The choice to check the proxy logs rather than the Kuri node logs is significant. It reflects an understanding of where the health check decision is made — in the proxy, not in the Kuri nodes. The proxy maintains the health state; the Kuri nodes merely respond (or fail to respond) to health check probes. By checking the proxy logs first, the assistant isolates the problem to the correct layer of the architecture.

The log output's structured format — with timestamps, package paths, line numbers, and JSON payloads — indicates a production-quality logging infrastructure. The assistant reads these logs fluently, extracting the key information (backends were added) and recognizing its significance.

The Broader Significance

This message, while brief, captures a moment of diagnostic clarity that shapes the remainder of the debugging session. The discovery that backends are registered but unhealthy leads directly to the next investigative steps: checking whether the Kuri nodes' S3 API is actually listening on the expected port, examining the Kuri node logs for configuration errors, and ultimately discovering that the RetrievableRepairThreshold configuration validation is failing, which prevents the S3 server from starting on the Kuri nodes.

The message also illustrates a fundamental truth about distributed systems debugging: the most informative errors are often the ones that appear simple on the surface but reveal architectural misalignments underneath. "No healthy backends" is not a code bug — it is a symptom of a configuration or initialization failure in a different part of the system. Tracing that symptom back to its root cause requires systematic elimination of possibilities, starting with the most basic question: are the backends even registered?

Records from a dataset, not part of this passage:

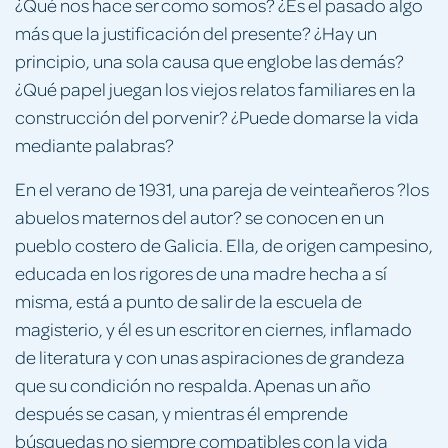
¿Qué nos hace ser como somos? ¿Es el pasado algo
más que la justificación del presente? ¿Hay un
principio, una sola causa que englobe las demás?
¿Qué papel juegan los viejos relatos familiares en la
construcción del porvenir? ¿Puede domarse la vida
mediante palabras?
En el verano de 1931, una pareja de veinteañeros ?los
abuelos maternos del autor? se conocen en un
pueblo costero de Galicia. Ella, de origen campesino,
educada en los rigores de una madre hecha a sí
misma, está a punto de salir de la escuela de
magisterio, y él es un escritor en ciernes, inflamado
de literatura y con unas aspiraciones de grandeza
que su condición no respalda. Apenas un año
después se casan, y mientras él emprende
búsquedas no siempre compatibles con la vida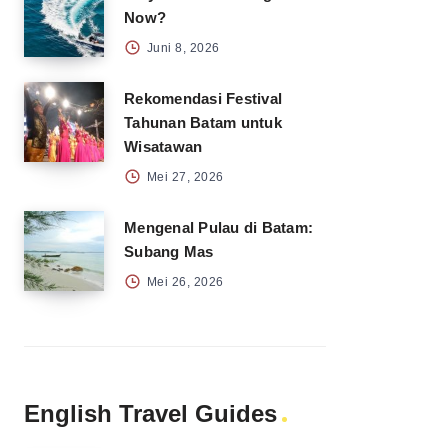
Now?
Juni 8, 2026
Rekomendasi Festival
Tahunan Batam untuk
Wisatawan
Mei 27, 2026
Mengenal Pulau di Batam:
Subang Mas
Mei 26, 2026
English Travel Guides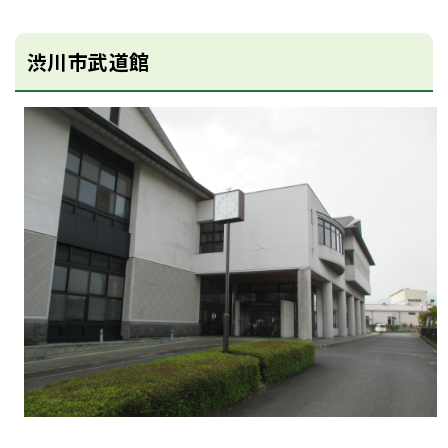
渋川市武道館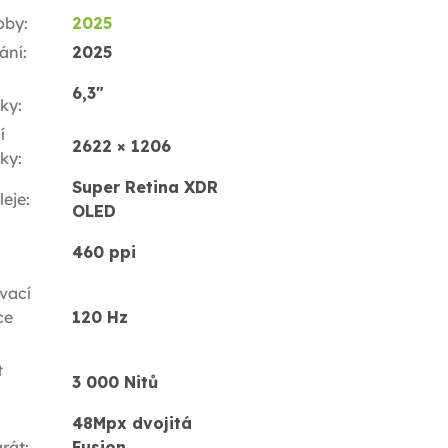
oby
:
2025
ání
:
2025
6,3"
ky
:
í
2622 × 1206
ky
:
Super Retina XDR
leje
:
OLED
460 ppi
vací
ce
120 Hz
t
3 000 Nitů
48Mpx dvojitá
rát
:
Fusion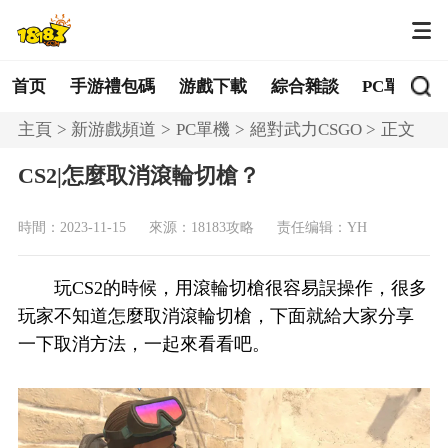
首页
手游禮包碼
游戲下載
綜合雜談
PC單機
主頁
新游戲頻道
PC單機
絕對武力CSGO
正文
CS2|怎麼取消滾輪切槍？
時間：2023-11-15
來源：18183攻略
责任编辑：YH
玩CS2的時候，用滾輪切槍很容易誤操作，很多
玩家不知道怎麼取消滾輪切槍，下面就給大家分享
一下取消方法，一起來看看吧。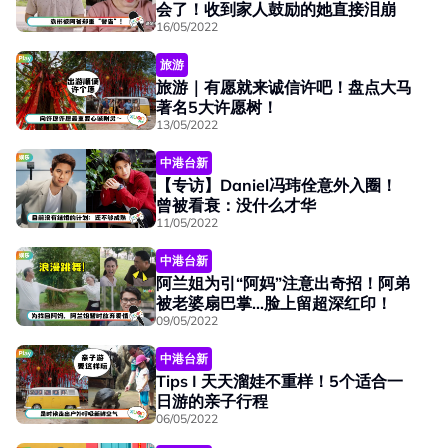
会了！收到家人鼓励的她直接泪崩
16/05/2022
旅游
旅游｜有愿就来诚信许吧！盘点大马
著名5大许愿树！
13/05/2022
中港台新
【专访】Daniel冯玮佺意外入圈！
曾被看衰：没什么才华
11/05/2022
中港台新
阿兰姐为引“阿妈”注意出奇招！阿弟
被老婆扇巴掌...脸上留超深红印！
09/05/2022
中港台新
Tips I 天天溜娃不重样！5个适合一
日游的亲子行程
06/05/2022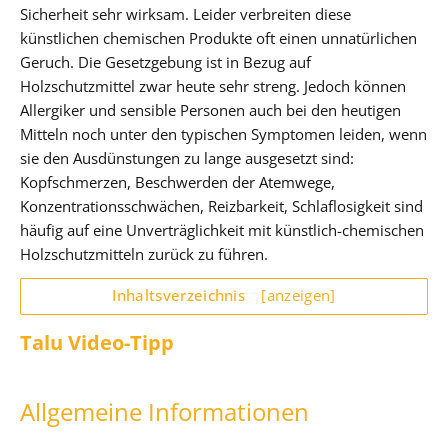
Sicherheit sehr wirksam. Leider verbreiten diese
künstlichen chemischen Produkte oft einen unnatürlichen
Geruch. Die Gesetzgebung ist in Bezug auf
Holzschutzmittel zwar heute sehr streng. Jedoch können
Allergiker und sensible Personen auch bei den heutigen
Mitteln noch unter den typischen Symptomen leiden, wenn
sie den Ausdünstungen zu lange ausgesetzt sind:
Kopfschmerzen, Beschwerden der Atemwege,
Konzentrationsschwächen, Reizbarkeit, Schlaflosigkeit sind
häufig auf eine Unverträglichkeit mit künstlich-chemischen
Holzschutzmitteln zurück zu führen.
Inhaltsverzeichnis
[anzeigen]
Talu Video-Tipp
Allgemeine Informationen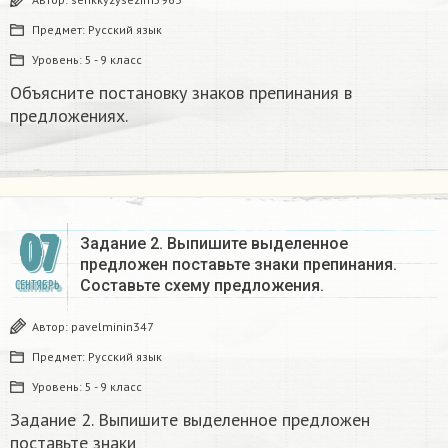
Предмет:
Русский язык
Уровень:
5 - 9 класс
Объясните постановку знаков препинания в
предложениях.
07
Задание 2. Выпишите выделенное
предложен поставьте знаки препинания.
Составьте схему предложения.
СЕНТЯБРЬ
Автор:
pavelminin347
Предмет:
Русский язык
Уровень:
5 - 9 класс
Задание 2. Выпишите выделенное предложен
поставьте знаки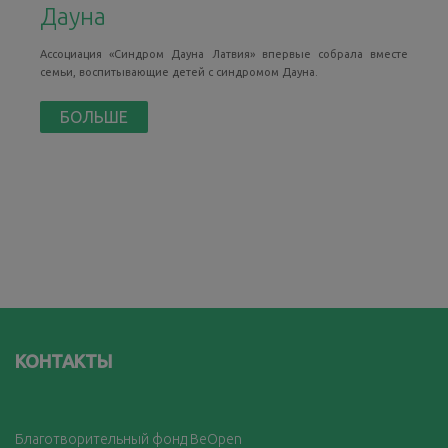
Дауна
Ассоциация «Синдром Дауна Латвия» впервые собрала вместе
семьи, воспитывающие детей с синдромом Дауна.
БОЛЬШЕ
КОНТАКТЫ
Благотворительный фонд BeOpen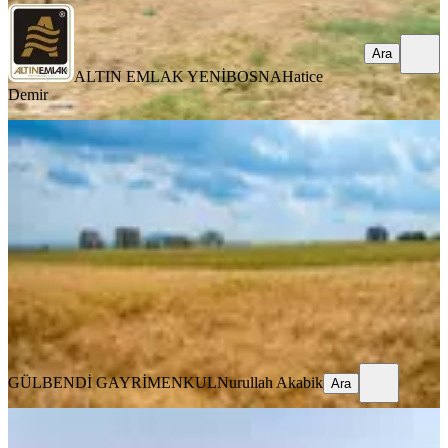
Ara
ALTIN EMLAK YENİBOSNA
Hatice
Demir
TAKASLI
Acil Satılık Arsa Fırsat
Tekirdağ, Saray
300 m²
·
3.333/m²
·
21.07.2026
1.000.000 ₺
GÜLBENDİ GAYRİMENKUL
Nurullah Akabik
Ara
GÜLBENDİ GAYRİMENKUL
Nurullah Akabik
Ara
YOLA YAKIN
Şarköy İğdebağlar'da Hazır Yaşam!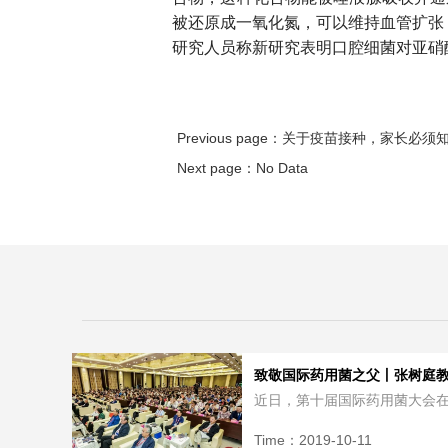
被还原成一氧化氮，可以维持血管扩张
研究人员称新研究表明口腔细菌对亚硝
Previous page：
关于疫苗接种，家长必须知
Next page：
No Data
致敬国际药用菌之父丨张树庭教授
近日，第十届国际药用菌大会在
Time：
2019-10-11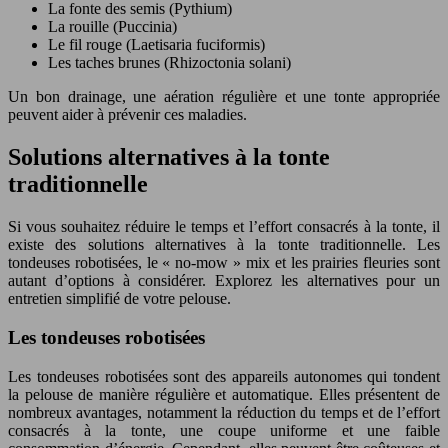
La fonte des semis (Pythium)
La rouille (Puccinia)
Le fil rouge (Laetisaria fuciformis)
Les taches brunes (Rhizoctonia solani)
Un bon drainage, une aération régulière et une tonte appropriée
peuvent aider à prévenir ces maladies.
Solutions alternatives à la tonte
traditionnelle
Si vous souhaitez réduire le temps et l’effort consacrés à la tonte, il
existe des solutions alternatives à la tonte traditionnelle. Les
tondeuses robotisées, le « no-mow » mix et les prairies fleuries sont
autant d’options à considérer. Explorez les alternatives pour un
entretien simplifié de votre pelouse.
Les tondeuses robotisées
Les tondeuses robotisées sont des appareils autonomes qui tondent
la pelouse de manière régulière et automatique. Elles présentent de
nombreux avantages, notamment la réduction du temps et de l’effort
consacrés à la tonte, une coupe uniforme et une faible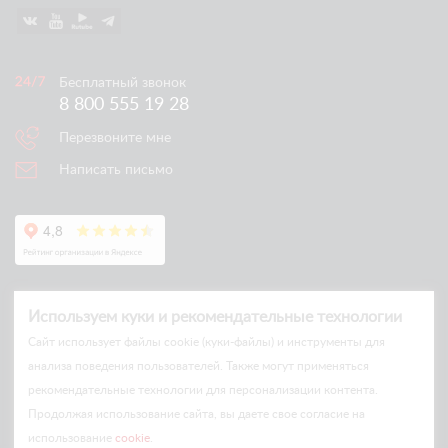
Бесплатный звонок
8 800 555 19 28
Перезвоните мне
Написать письмо
Используем куки и рекомендательные технологии
Cайт использует файлы cookie (куки-файлы) и инструменты для
анализа поведения пользователей. Также могут применяться
рекомендательные технологии для персонализации контента.
© Arlift 2026
Продолжая использование сайта, вы даете свое согласие на
All rights reserved
использование
cookie
.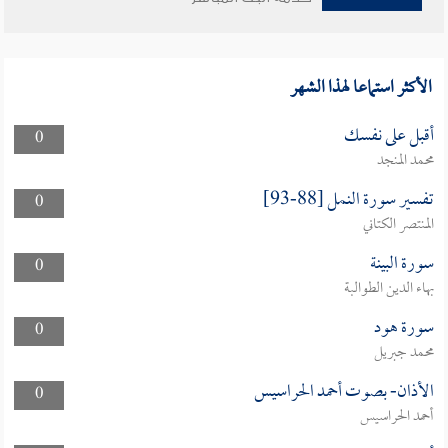
الأكثر استماعا لهذا الشهر
أقبل على نفسك
0
محمد المنجد
تفسير سورة النمل [88-93]
0
المنتصر الكتاني
سورة البينة
0
بهاء الدين الطوالبة
سورة هود
0
محمد جبريل
الأذان- بصوت أحمد الحراسيس
0
أحمد الحراسيس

In this case, the answer was yes — and that affirmative answer, paradoxically, was bad news. It meant the problem was deeper than a registration failure, requiring investigation into the Kuri nodes' internal state and ultimately leading to the discovery of a configuration validation error that prevented the S3 API from binding to its port. The journey from "no healthy backends" to "RetrievableRepairThreshold greater than MinimumReplicaCount" is a textbook example of layered debugging in a distributed system.